The Bahujan Samaj Party (BSP) has been found napping in recent times. However, last week the BSP chief Mayawati stepped out of her palatial residence like the proverbial phoenix from the ashes to make two announcements.

The former Chief Minister (CM) of Uttar Pradesh (UP) announced the suspension of parliamentarian Danish Ali from the BSP for “anti-party” activities, and declared nephew Akash Anand her political successor.

According to Dr Ravi Kant, a Dalit and assistant professor of Hindi at the Lucknow University, Ali’s suspension is a message for all Muslim supporters of the BSP that they are now on their own. That the BSP is washing its hands off the responsibility of helping the Muslim electorate to realise its dream of a more secure and safe life in UP.

Mayawati suspended Ali one day after the Lok Sabha Ethics Committee called for the expulsion of the Trinamool Congress (TMC) Mahua Moitra from Parliament. The Committee had found Moitra guilty of unethical conduct during its probe into the cash-for-query allegations against her. Ali was a member of the committee, along with five other Opposition party parliamentarians but he had objected to the “undignified and unethical” questions put to Moitra.

Ali had also walked out of the Lok Sabha proceedings along with other opposition members to protest the expulsion of Moitra while other BSP members had remained seated in Parliament.

The position taken by Ali had naturally annoyed the ruling party. But Mayawati was upset as well, only adding fuel to fire that the BSP is intimidated by the Bharatiya Janata Party (BJP). “Mayawati is afraid to go against the politics of the BJP. She is also afraid of alienating the Dalits if she joins the BJP,” Kant told The Citizen.

Written request 1
In the BSP report, copy the part that opens with the words containing "The Bahujan Samaj" and closes with "her political successor.", and switch "palatial" to "grand" throughout.
Written request 2
Answer these questions from the BSP report:
(a) Whom did Mayawati declare her political successor?
(b) What subject does Dr Ravi Kant teach at Lucknow University?
(c) Which body called for Mahua Moitra's expulsion from Parliament?
Written request 3
Turn the paragraph of the BSP report beginning "Mayawati suspended Ali one day after" into a short list that keeps its main facts.
You won't need the material that comes after this report.

[Collected data entries]
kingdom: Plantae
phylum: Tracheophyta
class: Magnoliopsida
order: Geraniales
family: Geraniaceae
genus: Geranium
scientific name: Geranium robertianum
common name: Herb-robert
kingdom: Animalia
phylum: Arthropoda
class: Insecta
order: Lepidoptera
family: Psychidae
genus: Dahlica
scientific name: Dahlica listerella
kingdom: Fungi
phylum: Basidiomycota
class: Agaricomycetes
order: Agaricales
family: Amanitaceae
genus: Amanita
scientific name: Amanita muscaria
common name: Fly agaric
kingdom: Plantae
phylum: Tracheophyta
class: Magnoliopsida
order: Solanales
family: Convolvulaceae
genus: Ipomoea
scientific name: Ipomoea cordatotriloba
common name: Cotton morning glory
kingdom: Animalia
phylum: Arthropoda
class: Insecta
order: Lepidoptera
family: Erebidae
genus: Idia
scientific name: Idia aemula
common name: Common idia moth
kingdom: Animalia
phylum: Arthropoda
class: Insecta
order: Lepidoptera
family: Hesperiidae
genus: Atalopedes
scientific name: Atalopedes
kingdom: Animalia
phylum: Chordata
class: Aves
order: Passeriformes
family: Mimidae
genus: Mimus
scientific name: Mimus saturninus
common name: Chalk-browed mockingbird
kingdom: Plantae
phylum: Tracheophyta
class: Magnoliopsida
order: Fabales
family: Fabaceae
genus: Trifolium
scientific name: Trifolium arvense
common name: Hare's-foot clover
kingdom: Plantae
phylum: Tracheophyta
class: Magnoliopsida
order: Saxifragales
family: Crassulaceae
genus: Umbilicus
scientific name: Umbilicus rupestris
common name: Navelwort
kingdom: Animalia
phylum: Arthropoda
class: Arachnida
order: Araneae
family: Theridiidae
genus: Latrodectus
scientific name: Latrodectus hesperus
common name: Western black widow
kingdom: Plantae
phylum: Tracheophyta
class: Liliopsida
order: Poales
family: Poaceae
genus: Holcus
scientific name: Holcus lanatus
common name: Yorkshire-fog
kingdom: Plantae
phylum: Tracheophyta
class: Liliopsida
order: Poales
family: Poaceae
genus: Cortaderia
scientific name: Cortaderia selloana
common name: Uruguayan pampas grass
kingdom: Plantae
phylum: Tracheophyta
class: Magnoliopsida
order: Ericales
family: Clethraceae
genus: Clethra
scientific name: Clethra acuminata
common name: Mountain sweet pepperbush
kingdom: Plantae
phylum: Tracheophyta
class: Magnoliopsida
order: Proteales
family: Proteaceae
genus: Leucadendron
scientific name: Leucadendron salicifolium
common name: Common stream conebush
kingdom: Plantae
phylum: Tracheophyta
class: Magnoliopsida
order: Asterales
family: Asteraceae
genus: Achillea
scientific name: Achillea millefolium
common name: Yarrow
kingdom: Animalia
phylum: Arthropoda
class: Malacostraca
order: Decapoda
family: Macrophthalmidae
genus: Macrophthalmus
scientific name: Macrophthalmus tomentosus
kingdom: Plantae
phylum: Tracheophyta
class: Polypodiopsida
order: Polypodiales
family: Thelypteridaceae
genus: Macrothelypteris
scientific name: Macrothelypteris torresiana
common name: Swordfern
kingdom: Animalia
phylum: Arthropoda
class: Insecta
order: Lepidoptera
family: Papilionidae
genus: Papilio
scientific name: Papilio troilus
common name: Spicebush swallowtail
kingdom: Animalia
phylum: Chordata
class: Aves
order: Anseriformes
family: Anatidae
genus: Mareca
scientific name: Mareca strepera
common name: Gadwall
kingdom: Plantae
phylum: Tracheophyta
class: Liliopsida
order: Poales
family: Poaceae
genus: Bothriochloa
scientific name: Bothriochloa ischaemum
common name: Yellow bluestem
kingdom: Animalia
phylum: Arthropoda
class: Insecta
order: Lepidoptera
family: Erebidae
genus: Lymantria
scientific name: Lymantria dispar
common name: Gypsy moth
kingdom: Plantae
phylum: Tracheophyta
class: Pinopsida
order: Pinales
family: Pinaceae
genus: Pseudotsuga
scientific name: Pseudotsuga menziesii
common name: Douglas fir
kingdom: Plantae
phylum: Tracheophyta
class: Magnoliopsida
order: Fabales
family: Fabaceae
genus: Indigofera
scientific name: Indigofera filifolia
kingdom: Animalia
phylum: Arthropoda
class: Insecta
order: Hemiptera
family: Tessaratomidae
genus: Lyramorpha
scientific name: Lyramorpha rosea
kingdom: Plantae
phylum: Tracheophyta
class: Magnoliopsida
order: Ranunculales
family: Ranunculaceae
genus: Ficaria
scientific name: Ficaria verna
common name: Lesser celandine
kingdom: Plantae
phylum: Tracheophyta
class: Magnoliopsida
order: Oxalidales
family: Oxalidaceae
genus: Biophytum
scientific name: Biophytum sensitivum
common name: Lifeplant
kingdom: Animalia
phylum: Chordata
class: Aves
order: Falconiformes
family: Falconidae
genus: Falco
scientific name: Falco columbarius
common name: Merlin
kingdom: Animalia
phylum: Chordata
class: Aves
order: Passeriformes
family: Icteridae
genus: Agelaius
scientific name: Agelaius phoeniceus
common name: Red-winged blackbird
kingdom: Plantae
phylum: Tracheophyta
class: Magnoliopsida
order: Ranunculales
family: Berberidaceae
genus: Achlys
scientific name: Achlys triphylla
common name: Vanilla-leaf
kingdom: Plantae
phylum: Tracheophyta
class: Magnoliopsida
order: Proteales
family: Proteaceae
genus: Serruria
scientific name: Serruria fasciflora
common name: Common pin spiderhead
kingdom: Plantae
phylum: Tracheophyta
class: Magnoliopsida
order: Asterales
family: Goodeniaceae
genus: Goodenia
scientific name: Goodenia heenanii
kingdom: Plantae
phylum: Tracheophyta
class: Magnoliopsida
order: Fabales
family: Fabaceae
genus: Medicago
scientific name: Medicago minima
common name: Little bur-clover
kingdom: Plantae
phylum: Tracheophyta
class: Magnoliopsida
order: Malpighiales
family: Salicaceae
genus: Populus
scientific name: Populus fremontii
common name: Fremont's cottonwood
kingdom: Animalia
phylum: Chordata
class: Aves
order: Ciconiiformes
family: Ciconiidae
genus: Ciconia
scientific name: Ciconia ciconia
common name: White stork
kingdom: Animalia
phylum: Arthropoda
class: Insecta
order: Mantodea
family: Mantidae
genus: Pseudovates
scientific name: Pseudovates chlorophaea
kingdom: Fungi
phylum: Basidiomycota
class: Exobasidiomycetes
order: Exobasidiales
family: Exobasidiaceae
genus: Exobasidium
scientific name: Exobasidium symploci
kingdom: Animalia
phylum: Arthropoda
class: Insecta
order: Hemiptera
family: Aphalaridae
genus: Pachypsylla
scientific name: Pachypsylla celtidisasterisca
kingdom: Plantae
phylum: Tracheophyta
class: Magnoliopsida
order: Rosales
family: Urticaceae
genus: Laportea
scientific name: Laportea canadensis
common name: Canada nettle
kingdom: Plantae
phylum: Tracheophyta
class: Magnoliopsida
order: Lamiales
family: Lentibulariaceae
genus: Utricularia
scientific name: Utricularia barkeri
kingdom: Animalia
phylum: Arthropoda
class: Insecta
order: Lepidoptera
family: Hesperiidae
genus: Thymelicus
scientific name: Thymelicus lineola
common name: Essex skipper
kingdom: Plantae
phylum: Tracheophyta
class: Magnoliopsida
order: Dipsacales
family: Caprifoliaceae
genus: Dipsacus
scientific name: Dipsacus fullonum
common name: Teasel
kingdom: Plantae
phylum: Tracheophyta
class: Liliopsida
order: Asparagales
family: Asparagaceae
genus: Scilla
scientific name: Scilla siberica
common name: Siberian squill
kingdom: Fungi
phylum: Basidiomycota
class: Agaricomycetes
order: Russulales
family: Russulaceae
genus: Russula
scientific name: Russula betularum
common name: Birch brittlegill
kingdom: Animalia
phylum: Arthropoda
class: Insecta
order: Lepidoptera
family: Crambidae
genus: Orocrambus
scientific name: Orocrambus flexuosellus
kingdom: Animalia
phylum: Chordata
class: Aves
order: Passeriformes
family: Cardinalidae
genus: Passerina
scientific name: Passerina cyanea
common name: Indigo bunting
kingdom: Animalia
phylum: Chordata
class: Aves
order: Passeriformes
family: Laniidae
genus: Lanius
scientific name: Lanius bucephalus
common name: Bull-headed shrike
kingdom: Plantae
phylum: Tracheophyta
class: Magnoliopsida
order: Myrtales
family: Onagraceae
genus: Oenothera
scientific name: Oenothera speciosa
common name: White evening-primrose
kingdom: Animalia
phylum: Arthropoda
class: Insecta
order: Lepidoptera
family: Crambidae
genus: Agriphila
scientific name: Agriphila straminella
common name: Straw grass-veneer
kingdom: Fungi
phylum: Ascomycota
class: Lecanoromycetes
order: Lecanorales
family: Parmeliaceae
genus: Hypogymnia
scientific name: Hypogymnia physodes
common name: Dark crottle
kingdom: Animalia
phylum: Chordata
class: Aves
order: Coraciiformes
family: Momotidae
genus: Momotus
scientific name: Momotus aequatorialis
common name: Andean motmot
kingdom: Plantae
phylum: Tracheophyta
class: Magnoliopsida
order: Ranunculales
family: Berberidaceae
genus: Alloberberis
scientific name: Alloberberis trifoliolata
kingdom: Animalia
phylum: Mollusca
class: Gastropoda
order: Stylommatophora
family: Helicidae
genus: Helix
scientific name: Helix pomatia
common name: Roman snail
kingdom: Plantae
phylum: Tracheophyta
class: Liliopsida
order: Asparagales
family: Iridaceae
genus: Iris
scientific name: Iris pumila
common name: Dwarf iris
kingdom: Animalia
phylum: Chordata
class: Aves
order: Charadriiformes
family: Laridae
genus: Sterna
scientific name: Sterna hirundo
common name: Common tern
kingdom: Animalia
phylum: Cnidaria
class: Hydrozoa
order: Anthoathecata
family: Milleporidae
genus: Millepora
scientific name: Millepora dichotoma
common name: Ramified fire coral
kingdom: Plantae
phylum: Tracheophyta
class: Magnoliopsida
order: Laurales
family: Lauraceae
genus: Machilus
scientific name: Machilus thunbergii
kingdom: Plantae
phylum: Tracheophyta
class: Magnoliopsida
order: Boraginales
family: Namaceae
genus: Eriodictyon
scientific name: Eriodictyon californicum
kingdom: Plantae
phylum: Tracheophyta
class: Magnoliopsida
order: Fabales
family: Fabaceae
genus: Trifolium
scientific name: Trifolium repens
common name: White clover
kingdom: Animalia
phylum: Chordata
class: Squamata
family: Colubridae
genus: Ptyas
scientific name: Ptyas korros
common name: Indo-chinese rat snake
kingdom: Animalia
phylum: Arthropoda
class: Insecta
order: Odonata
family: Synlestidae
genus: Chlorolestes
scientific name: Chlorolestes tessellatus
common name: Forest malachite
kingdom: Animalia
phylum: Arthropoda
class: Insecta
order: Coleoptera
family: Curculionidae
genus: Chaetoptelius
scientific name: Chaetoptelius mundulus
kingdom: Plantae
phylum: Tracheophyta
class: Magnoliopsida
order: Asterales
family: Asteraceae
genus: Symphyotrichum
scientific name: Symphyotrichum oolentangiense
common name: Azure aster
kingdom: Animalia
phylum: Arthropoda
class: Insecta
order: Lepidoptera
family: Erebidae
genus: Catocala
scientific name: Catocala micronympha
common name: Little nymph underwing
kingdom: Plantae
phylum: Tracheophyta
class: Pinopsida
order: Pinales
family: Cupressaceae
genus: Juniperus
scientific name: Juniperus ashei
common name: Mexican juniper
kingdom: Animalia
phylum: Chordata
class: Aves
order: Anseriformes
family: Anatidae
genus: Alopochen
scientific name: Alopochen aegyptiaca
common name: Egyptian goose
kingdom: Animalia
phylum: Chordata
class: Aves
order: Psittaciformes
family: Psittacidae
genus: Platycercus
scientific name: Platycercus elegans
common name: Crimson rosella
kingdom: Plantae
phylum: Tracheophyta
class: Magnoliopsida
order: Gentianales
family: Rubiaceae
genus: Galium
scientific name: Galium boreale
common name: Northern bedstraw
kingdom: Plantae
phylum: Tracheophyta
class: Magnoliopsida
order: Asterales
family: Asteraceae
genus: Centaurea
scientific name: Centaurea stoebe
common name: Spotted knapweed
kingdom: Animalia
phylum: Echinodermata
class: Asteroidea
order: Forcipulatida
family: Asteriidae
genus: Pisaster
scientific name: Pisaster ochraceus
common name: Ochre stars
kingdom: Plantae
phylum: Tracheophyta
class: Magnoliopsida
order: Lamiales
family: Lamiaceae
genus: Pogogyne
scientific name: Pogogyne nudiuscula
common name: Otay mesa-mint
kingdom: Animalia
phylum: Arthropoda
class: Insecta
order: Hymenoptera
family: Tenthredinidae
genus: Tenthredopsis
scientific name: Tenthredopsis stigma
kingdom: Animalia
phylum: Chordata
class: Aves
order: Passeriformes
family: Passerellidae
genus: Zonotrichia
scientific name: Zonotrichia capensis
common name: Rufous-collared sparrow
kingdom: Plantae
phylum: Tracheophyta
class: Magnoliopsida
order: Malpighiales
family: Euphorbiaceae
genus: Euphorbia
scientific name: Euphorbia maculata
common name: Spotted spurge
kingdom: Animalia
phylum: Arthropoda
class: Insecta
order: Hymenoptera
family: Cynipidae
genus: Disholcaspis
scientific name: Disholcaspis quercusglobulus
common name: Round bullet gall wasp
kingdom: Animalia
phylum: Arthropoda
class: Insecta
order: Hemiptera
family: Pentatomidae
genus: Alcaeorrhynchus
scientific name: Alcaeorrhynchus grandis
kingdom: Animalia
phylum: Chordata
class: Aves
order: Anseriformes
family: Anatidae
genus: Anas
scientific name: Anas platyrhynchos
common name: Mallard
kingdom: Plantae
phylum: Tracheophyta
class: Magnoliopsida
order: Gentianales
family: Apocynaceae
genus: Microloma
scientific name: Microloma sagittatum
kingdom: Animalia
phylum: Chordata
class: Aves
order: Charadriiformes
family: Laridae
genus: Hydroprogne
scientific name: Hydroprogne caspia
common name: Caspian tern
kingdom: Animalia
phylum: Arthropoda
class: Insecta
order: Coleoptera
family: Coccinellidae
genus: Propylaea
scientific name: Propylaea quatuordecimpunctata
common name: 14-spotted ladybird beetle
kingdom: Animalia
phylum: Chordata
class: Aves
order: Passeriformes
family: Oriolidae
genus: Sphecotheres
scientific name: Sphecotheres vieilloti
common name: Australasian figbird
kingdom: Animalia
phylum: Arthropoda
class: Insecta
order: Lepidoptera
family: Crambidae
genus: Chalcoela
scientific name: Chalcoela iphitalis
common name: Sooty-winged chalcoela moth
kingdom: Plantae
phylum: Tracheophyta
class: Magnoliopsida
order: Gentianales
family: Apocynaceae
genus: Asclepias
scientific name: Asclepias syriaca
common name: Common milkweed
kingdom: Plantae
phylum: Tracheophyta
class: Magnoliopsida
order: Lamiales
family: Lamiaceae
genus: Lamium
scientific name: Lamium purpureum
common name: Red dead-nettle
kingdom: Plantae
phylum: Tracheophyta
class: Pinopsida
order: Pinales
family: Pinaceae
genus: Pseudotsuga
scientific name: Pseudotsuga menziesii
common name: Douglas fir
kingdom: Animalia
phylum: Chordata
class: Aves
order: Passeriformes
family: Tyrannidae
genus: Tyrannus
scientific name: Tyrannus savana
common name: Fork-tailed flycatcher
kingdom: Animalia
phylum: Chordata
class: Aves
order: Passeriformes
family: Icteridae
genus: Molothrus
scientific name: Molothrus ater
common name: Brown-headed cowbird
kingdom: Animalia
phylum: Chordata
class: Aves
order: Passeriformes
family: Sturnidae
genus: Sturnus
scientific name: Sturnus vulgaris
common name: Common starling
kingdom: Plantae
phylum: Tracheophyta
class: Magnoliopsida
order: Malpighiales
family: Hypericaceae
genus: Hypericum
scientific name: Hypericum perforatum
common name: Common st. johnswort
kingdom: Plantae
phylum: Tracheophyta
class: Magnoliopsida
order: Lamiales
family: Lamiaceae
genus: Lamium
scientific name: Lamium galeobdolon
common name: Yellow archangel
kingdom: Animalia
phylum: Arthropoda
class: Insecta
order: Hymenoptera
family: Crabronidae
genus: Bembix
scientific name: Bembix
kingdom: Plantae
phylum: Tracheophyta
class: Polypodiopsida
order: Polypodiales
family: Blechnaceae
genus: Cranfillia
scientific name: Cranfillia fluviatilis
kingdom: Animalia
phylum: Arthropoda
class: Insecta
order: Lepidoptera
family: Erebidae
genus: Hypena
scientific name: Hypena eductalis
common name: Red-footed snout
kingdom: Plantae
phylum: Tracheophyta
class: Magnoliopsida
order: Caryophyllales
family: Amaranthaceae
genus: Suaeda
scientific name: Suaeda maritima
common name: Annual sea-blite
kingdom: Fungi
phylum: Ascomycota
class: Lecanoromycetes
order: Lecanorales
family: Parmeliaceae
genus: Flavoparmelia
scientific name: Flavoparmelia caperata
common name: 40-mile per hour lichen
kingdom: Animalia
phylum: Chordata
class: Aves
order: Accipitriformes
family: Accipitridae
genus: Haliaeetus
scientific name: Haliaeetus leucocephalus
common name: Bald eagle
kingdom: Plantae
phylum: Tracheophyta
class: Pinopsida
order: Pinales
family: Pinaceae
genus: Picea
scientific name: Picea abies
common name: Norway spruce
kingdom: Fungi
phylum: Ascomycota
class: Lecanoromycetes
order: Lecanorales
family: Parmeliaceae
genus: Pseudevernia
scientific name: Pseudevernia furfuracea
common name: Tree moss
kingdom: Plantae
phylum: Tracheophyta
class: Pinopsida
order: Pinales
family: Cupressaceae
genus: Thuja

Right answer 1
The Bahujan Samaj Party (BSP) has been found napping in recent times. However, last week the BSP chief Mayawati stepped out of her grand residence like the proverbial phoenix from the ashes to make two announcements.

The former Chief Minister (CM) of Uttar Pradesh (UP) announced the suspension of parliamentarian Danish Ali from the BSP for “anti-party” activities, and declared nephew Akash Anand her political successor.

Right answer 2
(a) Her nephew, Akash Anand.
(b) Hindi.
(c) The Lok Sabha Ethics Committee.

Right answer 3
- Mayawati suspended Ali one day after the Lok Sabha Ethics Committee called for TMC member Mahua Moitra's expulsion from Parliament.
- The Committee had found Moitra guilty of unethical conduct in its probe into cash-for-query allegations.
- Ali was on the committee with five other Opposition parliamentarians.
- He had objected to the "undignified and unethical" questions put to Moitra.